The next step is conducting the investigation. In the GO Transit example, Hum would start with the person who brought the text to the employer’s attention — which would also help determine how widely it was shared.

“Then, you interview the person who was affected,” she said. “Her reaction to it is important, to some extent, but it’s an objective test — whether a ‘reasonable person’ would be offended by what has been communicated.”

It’s also important to give both sides the opportunity to respond and explain what happened, she said.

Justifying dismissal

Whether or not the behaviour uncovered justifies no action, some discipline or summary dismissal will depends on the facts of the case, said Lowe.

“It’s always going to be a contextual analysis,” he said. “You need to be able to establish that what you think happened actually happened.”

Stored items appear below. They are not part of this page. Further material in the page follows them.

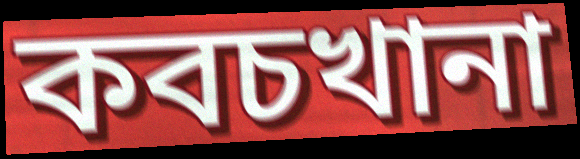
কবচখানা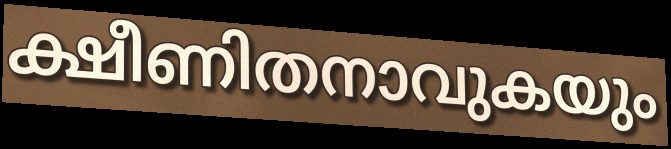
ക്ഷീണിതനാവുകയും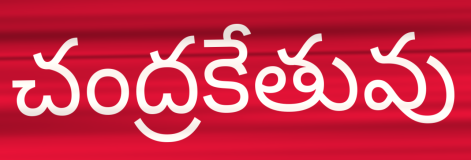
చంద్రకేతువుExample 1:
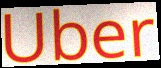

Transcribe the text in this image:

Uber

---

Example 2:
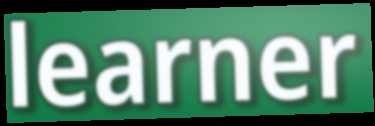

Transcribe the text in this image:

learner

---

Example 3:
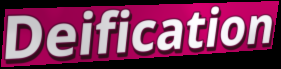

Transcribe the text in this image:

Deification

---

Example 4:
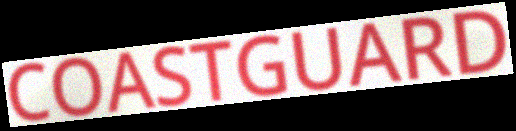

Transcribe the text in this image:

COASTGUARD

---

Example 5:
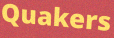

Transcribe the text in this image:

Quakers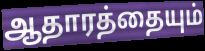
ஆதாரத்தையும்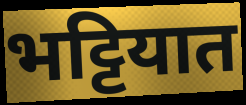
भट्टियातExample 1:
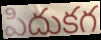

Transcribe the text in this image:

పిదుకగ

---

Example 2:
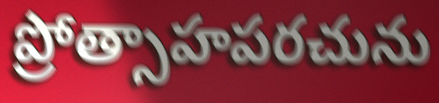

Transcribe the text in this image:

ప్రోత్సాహపరచును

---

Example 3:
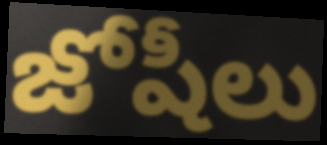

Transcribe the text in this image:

జోషీలు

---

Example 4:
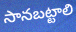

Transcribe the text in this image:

సానబట్టాలి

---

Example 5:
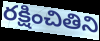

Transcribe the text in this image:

రక్షించితినిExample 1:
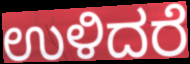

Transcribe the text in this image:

ಉಳಿದರೆ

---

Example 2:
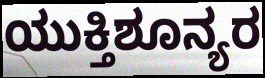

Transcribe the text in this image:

ಯುಕ್ತಿಶೂನ್ಯರ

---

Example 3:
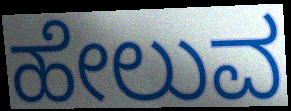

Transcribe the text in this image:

ಹೇಲುವ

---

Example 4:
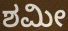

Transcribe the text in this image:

ಶಮೀ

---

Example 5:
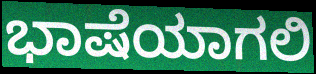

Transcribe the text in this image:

ಭಾಷೆಯಾಗಲಿ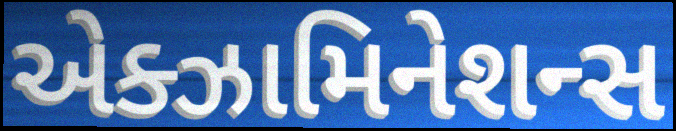
એક્ઝામિનેશન્સ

He pointed to the Ontario Court of Appeal’s 2022 ruling in Render v. ThyssenKrupp Elevator (Canada) Limited where an operations manager with three decades on the job was fired after he crouched down in front of a female colleague, with his face close to her breasts, before slapping her on the buttocks.

“Behavour like that, where we’ve gone from harassment into actual physical contact, I think that's going to give strong weight towards a dismissal for just cause,” he said. “Really egregious instances of sexual harassment, racial harassment — where it’s obvious and blatant — may substantiate a for cause dismissal.”

The GO Transit case is still ongoing. The Divisional Court ordered a new arbitration hearing, with a different arbitrator, to look into the decision to fire the workers.

“While the arbitrator’s decision was fatally flawed… there were numerous other issues addressed by the arbitrator, including the appropriateness of the termination penalties imposed by the employer,” the Court said. “These issues should be reassessed in light of this Court’s reasons.”